• [ACTIVITY A]
Please echo the telescope dungeon post word for word, everything from "1. Alien light." down to "and restricts you.".

PASSAGE TO READ below:

Originally this one started from an unfinished blog post.  It was a living dungeon written backwards, with the deepest room first, all in the voice of the eldritch horror that had been summoned to inhabit it.

But as I started filling it with ideas, I started hating it.  The cruel, naive voice of the eldritch horror became stale and inelegant.  So, a bunch of shit got thrown out, and a lot of stuff got revised.  The ancillary dungeon feature, a telescope that distilled exotic species of light from stars, became the main feature.  The eldritch horror has been reconcepted as a wizardly bid for immortality involving a series of interdimensional fleshtunnels of infinite length.

I like it better now.  Everything that goes into that folder now follows one of three themes, in decreasing order of priority.
  1. Alien light.  Light in general.  Sight.
  2. Failed immortality.  Monsters with different types of flawed immortality. 
  3. Non-Euclidean Shit.
I moved some stuff out of other folders and into the Telescope Dungeon because I felt it belonged there better.  I also don't want too many overlapping concepts in my different dungeons.

I'm also trying to stay away from body horror shit, because I always do body horror shit.  I'm failing utterly.

Tip #1: Don't Commit

Don't draw your map too soon.  This ties you down to a single idea and restricts you.

I start with a very simple concept sketch.  In this case, the telescope dungeon is a tower with a big lens on top (or at least it used to be) and beneath it is basically just a giant microscope that separates alien starlight by wavelength (or at least, the Centerran equivalent of wavelength) and diverts it into different side chambers.  It's going to be super-vertical.  Like 10+ floors, each of which is usually only 1-3 rooms.

That's enough detail to get the brain juices flowing, without baking them.

End of PASSAGE TO READ.
DATA FOR PROCESSING below:

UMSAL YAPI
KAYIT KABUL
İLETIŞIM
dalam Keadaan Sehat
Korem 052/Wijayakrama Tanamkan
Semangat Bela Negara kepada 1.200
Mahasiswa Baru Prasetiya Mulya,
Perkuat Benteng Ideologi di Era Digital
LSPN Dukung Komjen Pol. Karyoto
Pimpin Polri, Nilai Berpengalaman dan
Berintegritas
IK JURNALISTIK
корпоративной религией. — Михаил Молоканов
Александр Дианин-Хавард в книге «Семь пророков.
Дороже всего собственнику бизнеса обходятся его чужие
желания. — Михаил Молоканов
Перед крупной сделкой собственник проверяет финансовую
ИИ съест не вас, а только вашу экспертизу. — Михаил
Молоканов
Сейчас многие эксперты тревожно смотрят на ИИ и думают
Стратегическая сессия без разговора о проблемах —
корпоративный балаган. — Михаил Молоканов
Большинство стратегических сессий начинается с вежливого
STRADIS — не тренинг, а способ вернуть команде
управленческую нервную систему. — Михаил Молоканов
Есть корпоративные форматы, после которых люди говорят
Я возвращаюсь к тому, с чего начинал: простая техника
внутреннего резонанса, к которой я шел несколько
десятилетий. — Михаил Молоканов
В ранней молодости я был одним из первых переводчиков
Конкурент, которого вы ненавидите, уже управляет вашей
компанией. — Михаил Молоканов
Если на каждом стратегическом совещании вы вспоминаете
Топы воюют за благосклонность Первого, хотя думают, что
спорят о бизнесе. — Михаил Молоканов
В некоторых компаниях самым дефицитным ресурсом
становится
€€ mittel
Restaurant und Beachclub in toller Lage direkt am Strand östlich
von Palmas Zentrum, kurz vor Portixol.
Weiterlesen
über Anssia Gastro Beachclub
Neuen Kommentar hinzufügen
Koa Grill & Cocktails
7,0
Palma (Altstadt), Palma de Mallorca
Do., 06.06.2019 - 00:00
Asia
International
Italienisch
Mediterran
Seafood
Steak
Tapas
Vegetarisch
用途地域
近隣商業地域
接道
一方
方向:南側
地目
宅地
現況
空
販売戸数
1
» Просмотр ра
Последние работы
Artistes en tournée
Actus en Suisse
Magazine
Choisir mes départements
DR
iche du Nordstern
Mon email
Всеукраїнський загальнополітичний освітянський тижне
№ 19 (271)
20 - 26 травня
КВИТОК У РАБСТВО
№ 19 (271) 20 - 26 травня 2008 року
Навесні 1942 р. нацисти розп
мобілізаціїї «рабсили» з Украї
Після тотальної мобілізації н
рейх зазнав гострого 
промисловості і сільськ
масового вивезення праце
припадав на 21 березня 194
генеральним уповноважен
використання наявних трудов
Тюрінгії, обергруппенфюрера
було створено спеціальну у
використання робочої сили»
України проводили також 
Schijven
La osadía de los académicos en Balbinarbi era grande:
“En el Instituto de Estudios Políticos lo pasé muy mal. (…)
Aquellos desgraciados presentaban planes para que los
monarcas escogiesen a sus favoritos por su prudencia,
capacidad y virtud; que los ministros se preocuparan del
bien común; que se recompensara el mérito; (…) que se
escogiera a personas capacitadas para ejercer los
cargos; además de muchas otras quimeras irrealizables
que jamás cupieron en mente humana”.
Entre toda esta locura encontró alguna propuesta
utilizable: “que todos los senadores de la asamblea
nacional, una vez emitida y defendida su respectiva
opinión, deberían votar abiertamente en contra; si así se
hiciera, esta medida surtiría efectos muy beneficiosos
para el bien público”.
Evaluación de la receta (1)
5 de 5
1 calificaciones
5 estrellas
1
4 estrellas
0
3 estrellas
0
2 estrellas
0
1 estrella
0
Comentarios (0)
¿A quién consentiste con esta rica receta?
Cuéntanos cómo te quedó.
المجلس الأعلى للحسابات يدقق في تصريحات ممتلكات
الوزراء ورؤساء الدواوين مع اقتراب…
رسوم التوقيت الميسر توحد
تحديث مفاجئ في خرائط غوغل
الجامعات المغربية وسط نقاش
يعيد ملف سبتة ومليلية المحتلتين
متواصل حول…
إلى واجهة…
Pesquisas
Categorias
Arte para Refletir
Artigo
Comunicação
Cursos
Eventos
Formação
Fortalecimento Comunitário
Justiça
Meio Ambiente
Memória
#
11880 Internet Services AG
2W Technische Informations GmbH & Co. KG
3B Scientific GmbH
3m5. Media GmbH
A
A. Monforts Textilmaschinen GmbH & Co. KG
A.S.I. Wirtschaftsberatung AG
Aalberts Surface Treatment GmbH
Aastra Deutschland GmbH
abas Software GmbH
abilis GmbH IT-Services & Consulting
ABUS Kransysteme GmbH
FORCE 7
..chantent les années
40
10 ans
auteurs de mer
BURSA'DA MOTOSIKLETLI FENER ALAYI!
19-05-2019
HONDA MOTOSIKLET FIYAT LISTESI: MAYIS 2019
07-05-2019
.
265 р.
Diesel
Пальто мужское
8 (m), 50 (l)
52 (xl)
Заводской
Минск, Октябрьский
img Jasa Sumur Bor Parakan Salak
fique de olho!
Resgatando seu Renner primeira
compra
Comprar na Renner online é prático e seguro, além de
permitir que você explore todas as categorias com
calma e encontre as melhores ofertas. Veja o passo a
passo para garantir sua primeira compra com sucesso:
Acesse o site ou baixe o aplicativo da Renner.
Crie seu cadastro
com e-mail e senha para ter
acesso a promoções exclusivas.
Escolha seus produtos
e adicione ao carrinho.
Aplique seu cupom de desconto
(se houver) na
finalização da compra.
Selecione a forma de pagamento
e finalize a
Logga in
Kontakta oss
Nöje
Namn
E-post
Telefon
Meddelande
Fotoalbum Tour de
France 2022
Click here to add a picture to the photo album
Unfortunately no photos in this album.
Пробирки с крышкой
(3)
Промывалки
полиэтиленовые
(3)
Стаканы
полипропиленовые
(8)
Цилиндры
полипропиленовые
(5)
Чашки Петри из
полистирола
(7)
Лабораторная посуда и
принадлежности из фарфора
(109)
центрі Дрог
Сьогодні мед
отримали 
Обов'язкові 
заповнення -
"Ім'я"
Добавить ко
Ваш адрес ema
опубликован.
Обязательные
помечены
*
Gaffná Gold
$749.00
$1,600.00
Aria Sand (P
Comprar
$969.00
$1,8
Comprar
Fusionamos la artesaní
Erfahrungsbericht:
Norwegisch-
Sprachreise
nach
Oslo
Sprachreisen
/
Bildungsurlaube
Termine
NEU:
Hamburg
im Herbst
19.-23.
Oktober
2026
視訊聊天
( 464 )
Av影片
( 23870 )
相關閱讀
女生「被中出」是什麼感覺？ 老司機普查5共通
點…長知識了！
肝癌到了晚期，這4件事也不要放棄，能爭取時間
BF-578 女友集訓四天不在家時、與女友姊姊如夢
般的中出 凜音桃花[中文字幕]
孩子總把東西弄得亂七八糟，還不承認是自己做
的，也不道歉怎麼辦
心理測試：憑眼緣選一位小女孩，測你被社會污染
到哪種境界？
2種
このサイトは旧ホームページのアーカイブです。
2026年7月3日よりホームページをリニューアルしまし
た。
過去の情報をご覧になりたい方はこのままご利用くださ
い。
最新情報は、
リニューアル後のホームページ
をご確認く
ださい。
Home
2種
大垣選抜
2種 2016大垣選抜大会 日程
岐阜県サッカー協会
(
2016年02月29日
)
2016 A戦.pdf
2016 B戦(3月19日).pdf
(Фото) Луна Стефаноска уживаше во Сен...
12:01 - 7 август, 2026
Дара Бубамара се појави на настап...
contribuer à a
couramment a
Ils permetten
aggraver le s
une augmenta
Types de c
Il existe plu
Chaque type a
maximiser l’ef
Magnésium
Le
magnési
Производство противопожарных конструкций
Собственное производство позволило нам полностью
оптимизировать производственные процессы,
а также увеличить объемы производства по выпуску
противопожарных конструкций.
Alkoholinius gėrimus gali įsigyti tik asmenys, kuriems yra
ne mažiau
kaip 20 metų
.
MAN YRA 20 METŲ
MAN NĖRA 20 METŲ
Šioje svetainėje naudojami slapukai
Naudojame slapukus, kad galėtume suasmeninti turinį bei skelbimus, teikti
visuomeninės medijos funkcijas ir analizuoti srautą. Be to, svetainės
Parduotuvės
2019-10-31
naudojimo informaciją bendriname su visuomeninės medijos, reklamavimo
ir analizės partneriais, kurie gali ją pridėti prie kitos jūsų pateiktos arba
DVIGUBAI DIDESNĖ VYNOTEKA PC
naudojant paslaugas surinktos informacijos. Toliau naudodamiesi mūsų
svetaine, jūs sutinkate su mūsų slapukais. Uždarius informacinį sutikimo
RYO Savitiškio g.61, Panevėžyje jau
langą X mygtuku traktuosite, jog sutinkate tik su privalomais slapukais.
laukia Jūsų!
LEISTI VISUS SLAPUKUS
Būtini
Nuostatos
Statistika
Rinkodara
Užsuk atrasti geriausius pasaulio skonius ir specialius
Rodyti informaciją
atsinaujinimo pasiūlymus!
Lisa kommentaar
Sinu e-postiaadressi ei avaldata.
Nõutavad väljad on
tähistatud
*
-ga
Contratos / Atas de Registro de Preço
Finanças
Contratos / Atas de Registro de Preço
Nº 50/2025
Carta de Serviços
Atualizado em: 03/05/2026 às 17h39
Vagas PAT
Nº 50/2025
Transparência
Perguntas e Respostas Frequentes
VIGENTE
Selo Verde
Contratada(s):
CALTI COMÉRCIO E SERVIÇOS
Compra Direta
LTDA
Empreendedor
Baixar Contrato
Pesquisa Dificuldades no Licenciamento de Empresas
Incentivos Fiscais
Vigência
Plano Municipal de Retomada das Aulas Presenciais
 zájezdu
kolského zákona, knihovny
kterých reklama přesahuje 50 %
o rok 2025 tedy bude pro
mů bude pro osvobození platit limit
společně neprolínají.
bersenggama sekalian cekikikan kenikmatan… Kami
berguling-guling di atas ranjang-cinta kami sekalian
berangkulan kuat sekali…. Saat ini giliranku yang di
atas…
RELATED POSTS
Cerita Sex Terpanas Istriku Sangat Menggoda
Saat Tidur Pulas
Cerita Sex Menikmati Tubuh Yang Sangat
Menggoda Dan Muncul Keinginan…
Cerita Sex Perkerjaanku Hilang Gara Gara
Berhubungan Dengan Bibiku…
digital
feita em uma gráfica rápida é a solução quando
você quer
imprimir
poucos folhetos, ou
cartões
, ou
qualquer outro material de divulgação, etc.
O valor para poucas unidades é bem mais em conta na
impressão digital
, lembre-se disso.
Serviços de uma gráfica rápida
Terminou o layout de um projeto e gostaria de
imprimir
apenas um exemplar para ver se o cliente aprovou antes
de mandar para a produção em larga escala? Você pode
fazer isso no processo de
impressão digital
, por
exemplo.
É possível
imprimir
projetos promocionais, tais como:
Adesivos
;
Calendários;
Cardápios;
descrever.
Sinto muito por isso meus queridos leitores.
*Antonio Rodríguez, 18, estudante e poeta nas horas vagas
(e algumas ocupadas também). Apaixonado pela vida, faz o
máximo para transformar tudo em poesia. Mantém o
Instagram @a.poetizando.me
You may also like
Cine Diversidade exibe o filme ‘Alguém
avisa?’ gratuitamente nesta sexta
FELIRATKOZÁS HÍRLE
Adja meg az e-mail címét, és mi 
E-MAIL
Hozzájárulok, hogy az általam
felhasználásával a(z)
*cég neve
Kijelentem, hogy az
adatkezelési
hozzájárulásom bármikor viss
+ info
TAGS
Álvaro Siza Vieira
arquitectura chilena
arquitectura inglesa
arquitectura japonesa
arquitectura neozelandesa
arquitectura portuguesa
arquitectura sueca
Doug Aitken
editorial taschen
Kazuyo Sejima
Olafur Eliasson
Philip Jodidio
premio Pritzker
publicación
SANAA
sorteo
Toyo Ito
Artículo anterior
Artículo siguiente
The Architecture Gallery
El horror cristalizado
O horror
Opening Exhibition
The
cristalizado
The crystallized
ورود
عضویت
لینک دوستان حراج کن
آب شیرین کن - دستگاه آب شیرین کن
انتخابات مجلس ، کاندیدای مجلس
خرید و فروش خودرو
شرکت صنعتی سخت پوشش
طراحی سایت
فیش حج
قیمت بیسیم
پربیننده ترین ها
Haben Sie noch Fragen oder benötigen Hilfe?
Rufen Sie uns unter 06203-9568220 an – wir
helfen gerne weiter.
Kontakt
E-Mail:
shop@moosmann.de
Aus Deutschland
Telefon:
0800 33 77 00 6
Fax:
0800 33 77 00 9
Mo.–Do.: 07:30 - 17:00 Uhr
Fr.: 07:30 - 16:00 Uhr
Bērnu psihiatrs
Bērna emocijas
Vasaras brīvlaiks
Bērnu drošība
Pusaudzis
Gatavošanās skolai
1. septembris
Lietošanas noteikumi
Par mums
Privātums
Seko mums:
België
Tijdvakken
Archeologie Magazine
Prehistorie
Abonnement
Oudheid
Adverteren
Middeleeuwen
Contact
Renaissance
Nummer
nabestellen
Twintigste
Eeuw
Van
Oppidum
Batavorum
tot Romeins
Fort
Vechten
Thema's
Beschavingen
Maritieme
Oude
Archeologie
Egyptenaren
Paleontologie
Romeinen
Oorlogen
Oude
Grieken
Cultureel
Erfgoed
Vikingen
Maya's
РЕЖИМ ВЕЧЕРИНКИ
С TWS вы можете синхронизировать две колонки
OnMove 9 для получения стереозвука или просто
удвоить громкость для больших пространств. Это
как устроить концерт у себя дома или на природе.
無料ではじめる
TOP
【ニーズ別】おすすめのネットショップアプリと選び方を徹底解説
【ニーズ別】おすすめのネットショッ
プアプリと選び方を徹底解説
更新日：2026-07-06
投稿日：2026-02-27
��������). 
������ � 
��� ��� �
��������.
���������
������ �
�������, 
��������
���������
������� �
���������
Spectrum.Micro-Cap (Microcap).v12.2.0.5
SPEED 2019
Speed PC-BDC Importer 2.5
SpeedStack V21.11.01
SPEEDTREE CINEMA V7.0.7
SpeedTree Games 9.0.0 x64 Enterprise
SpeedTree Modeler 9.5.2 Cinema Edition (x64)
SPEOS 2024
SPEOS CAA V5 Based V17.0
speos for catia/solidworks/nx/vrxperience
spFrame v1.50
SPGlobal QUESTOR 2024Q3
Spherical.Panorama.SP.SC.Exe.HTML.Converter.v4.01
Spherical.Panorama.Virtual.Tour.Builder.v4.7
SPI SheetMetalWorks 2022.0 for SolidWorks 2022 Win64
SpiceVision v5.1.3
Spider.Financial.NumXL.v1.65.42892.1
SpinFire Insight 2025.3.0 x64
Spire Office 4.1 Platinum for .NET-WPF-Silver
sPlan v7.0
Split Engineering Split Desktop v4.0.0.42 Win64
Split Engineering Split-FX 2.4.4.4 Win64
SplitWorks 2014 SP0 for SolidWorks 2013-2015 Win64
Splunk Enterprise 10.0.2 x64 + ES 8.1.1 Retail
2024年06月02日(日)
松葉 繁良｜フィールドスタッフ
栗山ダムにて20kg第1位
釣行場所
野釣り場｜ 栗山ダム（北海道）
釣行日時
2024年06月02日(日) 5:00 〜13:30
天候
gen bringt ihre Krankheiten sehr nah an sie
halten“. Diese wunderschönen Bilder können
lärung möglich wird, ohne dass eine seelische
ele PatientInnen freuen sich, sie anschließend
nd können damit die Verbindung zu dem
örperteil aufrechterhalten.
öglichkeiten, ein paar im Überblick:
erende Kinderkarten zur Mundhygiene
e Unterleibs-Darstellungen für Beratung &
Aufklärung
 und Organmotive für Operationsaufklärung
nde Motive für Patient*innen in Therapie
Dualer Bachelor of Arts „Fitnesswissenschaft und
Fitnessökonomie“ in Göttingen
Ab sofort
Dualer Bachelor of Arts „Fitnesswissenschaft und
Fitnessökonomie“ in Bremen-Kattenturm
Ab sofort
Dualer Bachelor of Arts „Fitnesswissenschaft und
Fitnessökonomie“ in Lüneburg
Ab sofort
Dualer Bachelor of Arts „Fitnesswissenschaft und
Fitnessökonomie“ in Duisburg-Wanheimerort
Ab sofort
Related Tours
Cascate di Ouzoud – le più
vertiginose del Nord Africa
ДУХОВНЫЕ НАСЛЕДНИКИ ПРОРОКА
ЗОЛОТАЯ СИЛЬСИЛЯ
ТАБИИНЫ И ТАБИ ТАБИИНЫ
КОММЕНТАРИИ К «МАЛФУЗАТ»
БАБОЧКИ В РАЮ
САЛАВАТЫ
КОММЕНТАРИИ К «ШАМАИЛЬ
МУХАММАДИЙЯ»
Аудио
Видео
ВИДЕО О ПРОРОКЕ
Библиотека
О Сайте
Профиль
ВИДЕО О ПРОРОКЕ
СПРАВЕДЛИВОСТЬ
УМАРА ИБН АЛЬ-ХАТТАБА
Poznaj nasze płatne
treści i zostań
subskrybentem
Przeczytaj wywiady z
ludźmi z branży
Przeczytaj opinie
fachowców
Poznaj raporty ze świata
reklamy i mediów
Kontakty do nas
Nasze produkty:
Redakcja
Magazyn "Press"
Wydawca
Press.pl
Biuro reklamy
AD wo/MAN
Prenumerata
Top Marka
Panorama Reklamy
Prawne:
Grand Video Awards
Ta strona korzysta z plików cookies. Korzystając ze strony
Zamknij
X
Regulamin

End of DATA FOR PROCESSING.

• [ACTIVITY B]
Rewrite the rows, everything from the very first row down to the line containing "Большинство стратегических сессий", replacing "Молоканов" with "Molokanov" and leaving everything else untouched.

• [YOUR SOLUTION A]
1. Alien light.  Light in general.  Sight.
  2. Failed immortality.  Monsters with different types of flawed immortality. 
  3. Non-Euclidean Shit.
I moved some stuff out of other folders and into the Telescope Dungeon because I felt it belonged there better.  I also don't want too many overlapping concepts in my different dungeons.

I'm also trying to stay away from body horror shit, because I always do body horror shit.  I'm failing utterly.

Tip #1: Don't Commit

Don't draw your map too soon.  This ties you down to a single idea and restricts you.

• [YOUR SOLUTION B]
UMSAL YAPI
KAYIT KABUL
İLETIŞIM
dalam Keadaan Sehat
Korem 052/Wijayakrama Tanamkan
Semangat Bela Negara kepada 1.200
Mahasiswa Baru Prasetiya Mulya,
Perkuat Benteng Ideologi di Era Digital
LSPN Dukung Komjen Pol. Karyoto
Pimpin Polri, Nilai Berpengalaman dan
Berintegritas
IK JURNALISTIK
корпоративной религией. — Михаил Molokanov
Александр Дианин-Хавард в книге «Семь пророков.
Дороже всего собственнику бизнеса обходятся его чужие
желания. — Михаил Molokanov
Перед крупной сделкой собственник проверяет финансовую
ИИ съест не вас, а только вашу экспертизу. — Михаил
Molokanov
Сейчас многие эксперты тревожно смотрят на ИИ и думают
Стратегическая сессия без разговора о проблемах —
корпоративный балаган. — Михаил Molokanov
Большинство стратегических сессий начинается с вежливого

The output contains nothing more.